Now to undo the two drain plugs at the bottom of the motor. These plugs have suffered from the many times I've opened them in the past, so no socket size in my collection fits either of them well anymore.

This encouraged me to use my fingers rather than a tool to finish undoing the first plug as soon as it would turn.

Ouch! That's hot. So, to undo the next plug I first donned a heavy gardening glove. Heat was now no problem but the instant stream of oil running out soaked the fingers of the glove.

Worse, I then dropped the plug into the basin full of hot dirty oil gathering under the motor. I instinctively reached in — with the glove on — to retrieve it. Decidedly messy.

Once burned, I now decided to let the motor cool thoroughly before attempting to remove the oil filter from its housing near the exhaust down pipe.
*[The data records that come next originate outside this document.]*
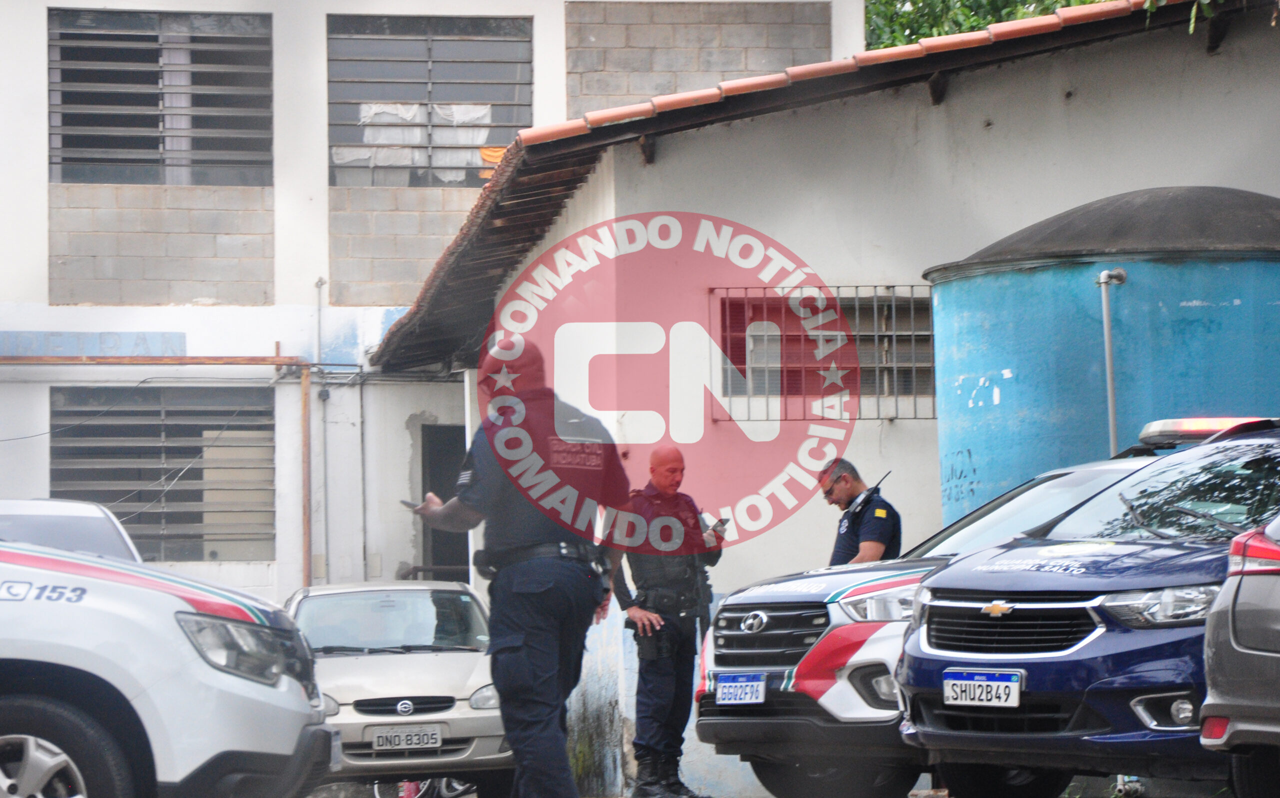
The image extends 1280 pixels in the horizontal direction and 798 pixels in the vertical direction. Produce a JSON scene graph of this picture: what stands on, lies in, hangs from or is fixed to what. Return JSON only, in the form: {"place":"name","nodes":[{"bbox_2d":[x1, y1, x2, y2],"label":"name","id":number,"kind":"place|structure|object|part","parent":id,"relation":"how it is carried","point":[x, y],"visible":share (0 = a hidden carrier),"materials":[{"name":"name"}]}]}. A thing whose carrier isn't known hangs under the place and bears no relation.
{"place":"outdoors","nodes":[
{"label":"outdoors","id":0,"kind":"place"},
{"bbox_2d":[1,0,864,609],"label":"building","id":1,"kind":"structure","parent":0,"point":[44,258],"materials":[{"name":"white paint"}]},
{"bbox_2d":[1,331,188,359],"label":"sign","id":2,"kind":"object","parent":1,"relation":"attached to","point":[162,335],"visible":0.87,"materials":[{"name":"blue paint"}]},
{"bbox_2d":[0,351,314,580],"label":"metal pipe","id":3,"kind":"object","parent":1,"relation":"attached to","point":[277,362],"visible":0.85,"materials":[{"name":"orange metal"}]},
{"bbox_2d":[49,7,272,184],"label":"window","id":4,"kind":"structure","parent":1,"relation":"in","point":[56,163],"materials":[{"name":"grey"}]},
{"bbox_2d":[52,383,276,562],"label":"window","id":5,"kind":"structure","parent":1,"relation":"in","point":[116,500],"materials":[{"name":"grey"}]},
{"bbox_2d":[313,278,327,583],"label":"drainpipe","id":6,"kind":"object","parent":1,"relation":"attached to","point":[321,282],"visible":0.89,"materials":[{"name":"grey metal"}]},
{"bbox_2d":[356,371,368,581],"label":"conduit","id":7,"kind":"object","parent":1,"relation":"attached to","point":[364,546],"visible":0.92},
{"bbox_2d":[325,15,530,187],"label":"window","id":8,"kind":"structure","parent":1,"relation":"in","point":[422,178],"materials":[{"name":"grey"}]},
{"bbox_2d":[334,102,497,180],"label":"laundry","id":9,"kind":"object","parent":8,"relation":"in","point":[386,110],"visible":0.52,"materials":[{"name":"white fabric"}]},
{"bbox_2d":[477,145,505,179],"label":"orange cloth","id":10,"kind":"object","parent":8,"relation":"in","point":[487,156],"visible":0.33,"materials":[{"name":"orange fabric"}]},
{"bbox_2d":[418,423,468,583],"label":"doorway","id":11,"kind":"structure","parent":1,"relation":"in","point":[436,556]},
{"bbox_2d":[293,776,1231,797],"label":"pavement","id":12,"kind":"structure","parent":0,"point":[470,796],"materials":[{"name":"grey concrete"}]},
{"bbox_2d":[283,580,513,797],"label":"silver car","id":13,"kind":"object","parent":12,"relation":"on","point":[467,665],"visible":0.66,"materials":[{"name":"silver metal"}]},
{"bbox_2d":[368,724,443,751],"label":"license plate","id":14,"kind":"object","parent":13,"relation":"attached to","point":[439,740],"visible":0.98,"materials":[{"name":"grey metal"}]},
{"bbox_2d":[374,778,477,797],"label":"bicycle","id":15,"kind":"object","parent":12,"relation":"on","point":[376,789],"visible":0.26,"materials":[{"name":"metal"}]},
{"bbox_2d":[404,335,631,797],"label":"police officer","id":16,"kind":"object","parent":12,"relation":"on","point":[525,636],"visible":0.95},
{"bbox_2d":[399,498,425,510],"label":"phone","id":17,"kind":"object","parent":16,"relation":"in","point":[407,503],"visible":0.5,"materials":[{"name":"black"}]},
{"bbox_2d":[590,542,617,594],"label":"holster","id":18,"kind":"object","parent":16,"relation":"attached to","point":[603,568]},
{"bbox_2d":[610,441,722,797],"label":"man","id":19,"kind":"object","parent":12,"relation":"on","point":[670,471],"visible":0.88},
{"bbox_2d":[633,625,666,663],"label":"holster","id":20,"kind":"object","parent":19,"relation":"attached to","point":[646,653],"visible":0.93,"materials":[{"name":"black"}]},
{"bbox_2d":[707,517,728,535],"label":"mobile phone","id":21,"kind":"object","parent":19,"relation":"in","point":[723,525],"visible":0.72,"materials":[{"name":"black"}]},
{"bbox_2d":[690,453,1159,797],"label":"police car","id":22,"kind":"object","parent":12,"relation":"on","point":[1081,479],"visible":0.37,"materials":[{"name":"metal"}]},
{"bbox_2d":[714,672,766,705],"label":"license plate","id":23,"kind":"object","parent":22,"relation":"attached to","point":[723,690],"visible":0.98,"materials":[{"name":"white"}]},
{"label":"grille","id":24,"kind":"part","parent":22,"relation":"part of","materials":[{"name":"plastic"}]},
{"bbox_2d":[899,418,1279,797],"label":"blue car","id":25,"kind":"object","parent":12,"relation":"on","point":[908,658],"visible":0.86,"materials":[{"name":"blue metal"}]},
{"bbox_2d":[941,667,1023,708],"label":"license plate","id":26,"kind":"object","parent":25,"relation":"attached to","point":[1006,675],"visible":0.99,"materials":[{"name":"white metal"}]},
{"label":"headlight","id":27,"kind":"part","parent":25,"relation":"part of","materials":[{"name":"silver"}]},
{"bbox_2d":[1133,417,1272,449],"label":"light bar","id":28,"kind":"object","parent":25,"relation":"on","point":[1209,428],"visible":0.53,"materials":[{"name":"red plastic"}]},
{"bbox_2d":[370,1,1279,794],"label":"low building","id":29,"kind":"structure","parent":0,"point":[956,107],"materials":[{"name":"paint"}]},
{"bbox_2d":[364,0,1237,371],"label":"tiled roof","id":30,"kind":"structure","parent":29,"relation":"on","point":[403,323],"materials":[{"name":"orange ceramic"}]},
{"bbox_2d":[711,286,934,421],"label":"barred window","id":31,"kind":"structure","parent":29,"relation":"in","point":[913,333],"materials":[{"name":"metal"}]},
{"label":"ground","id":32,"kind":"structure","parent":0},
{"bbox_2d":[0,498,141,562],"label":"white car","id":33,"kind":"object","parent":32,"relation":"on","point":[25,512],"visible":0.2,"materials":[{"name":"metal"}]},
{"bbox_2d":[0,518,334,797],"label":"police car","id":34,"kind":"object","parent":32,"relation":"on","point":[46,658],"visible":0.99,"materials":[{"name":"white metal"}]},
{"label":"wheel","id":35,"kind":"part","parent":34,"relation":"part of","materials":[{"name":"rubber"}]},
{"label":"headlight","id":36,"kind":"part","parent":34,"relation":"part of","materials":[{"name":"clear plastic"}]},
{"bbox_2d":[565,682,625,794],"label":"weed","id":37,"kind":"object","parent":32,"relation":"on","point":[585,765],"visible":0.58,"materials":[{"name":"green plant"}]},
{"bbox_2d":[818,459,901,565],"label":"man","id":38,"kind":"object","parent":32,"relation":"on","point":[850,493],"visible":0.46},
{"bbox_2d":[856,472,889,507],"label":"radio","id":39,"kind":"object","parent":38,"relation":"attached to","point":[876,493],"visible":0.81,"materials":[{"name":"black"}]},
{"bbox_2d":[866,0,1118,48],"label":"tree","id":40,"kind":"object","parent":32,"relation":"on","point":[1004,1],"visible":0.09,"materials":[{"name":"green plant"}]},
{"bbox_2d":[922,184,1279,524],"label":"water tank","id":41,"kind":"object","parent":32,"relation":"on","point":[1006,284],"visible":0.5,"materials":[{"name":"blue"}]},
{"label":"dome roof","id":42,"kind":"part","parent":41,"relation":"part of","materials":[{"name":"grey metal"}]},
{"bbox_2d":[1095,267,1127,454],"label":"pipe","id":43,"kind":"object","parent":41,"relation":"attached to","point":[1110,365],"visible":0.69,"materials":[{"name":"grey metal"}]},
{"bbox_2d":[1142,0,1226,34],"label":"tree branch","id":44,"kind":"object","parent":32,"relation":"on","point":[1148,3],"visible":0.85,"materials":[{"name":"green plant"}]},
{"bbox_2d":[1200,513,1279,797],"label":"silver car","id":45,"kind":"object","parent":32,"relation":"on","point":[1218,702],"visible":1,"materials":[{"name":"metal"}]}
]}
With the oil filter eventually removed, I opened the package of a new oil filter. They come wrapped in plastic. I cut one end of this plastic wrapping open and poured in my favorite oil, Castrol 20W-50. With the new filter now saturated with fresh oil I shoved it into the housing as the dripping oil filter lubricated my fingers with oozing oil. What a mess. I closed up the housing.

Next step was to replace the drain plugs in the motor before adding oil. But first...

Two things: I wanted to buy fresh copper crush washers to replace the worn items sealing my engine plugs against oil leaks. I also wanted to measure the amount of old oil I had drained from the engine.

Why? Because no one seems to agree how much new oil an old Bullet should get in an oil change. In part it's the old "every Bullet is different" argument. In part it's the fact that the dip stick isn't much help in the dry sump motor because until the motor runs to distribute oil throughout the motor the amount in the oil tank is almost irrelevant.

And then there are the owners, some of whom insist on shaking the motorcycle from side to side and undertaking other measures (rags on sticks down the filler spout to soak up residual oil!) to get every last bit of old oil out.

And, finally, I am an American.

For me, oil comes in quarts. Not liters. So being told how much oil I need in liters is confusing, even though I know quarts and liters are close to the same size. The owner's manual says the oil capacity of the 500cc Bullet is 2.25 liters (exactly the same amount specified for the 350cc version). That's a little less than 2.5 quarts.

I know from experience that if I try to pour that much oil into my old Royal Enfield Bullet the oil reservoir will overflow! It's obvious that some considerable amount of old oil remains in the motor no matter what I do to get it out. But how much?

I used an old gallon milk jug marked in quarts to determine that the dirty oil I obtained from the motor and the oil filter housing together amounted to only a bit more than 1.5 quarts!

Rocking the motorcycle side-to-side and back-and-forth with the drains open produced a small additional amount of oil. Eventually I got 1.75 quarts of dirty oil out of the motor. So that is the amount I planned to put back into the motor once I got the plugs back in.

But first the washers. Trips to three parts outlets failed to yield copper crush washers of exactly 9/16th-inch interior dimension with an exterior dimension of roughly 13/16ths of an inch. Lucky for me I have a brother who does his own work on cars. He found a couple washers of the right interior dimension and approximate exterior dimension and mailed them to me. Lovely.

New washer next to worn original washer.
New washer, left, knackered washer center, wedding ring, right.
With the new washers in place and the plugs buttoned up I added my 1.75 quarts of 20W-50 Castrol. The dipstick showed that the oil reservoir was now well over the "full" mark. I have no doubt that once the motor has run the level on the dipstick will drop back to a proper mid-stick level.

By the way, "quart" is a Medieval English term, derived from the French for "quarter." However, Canadian French speakers use "pinte" to mean what English speakers call a "quart," while English (Imperial) quarts are different than U.S. quarts and, in the U.S., we have both liquid quarts and dry quarts and they are not the same.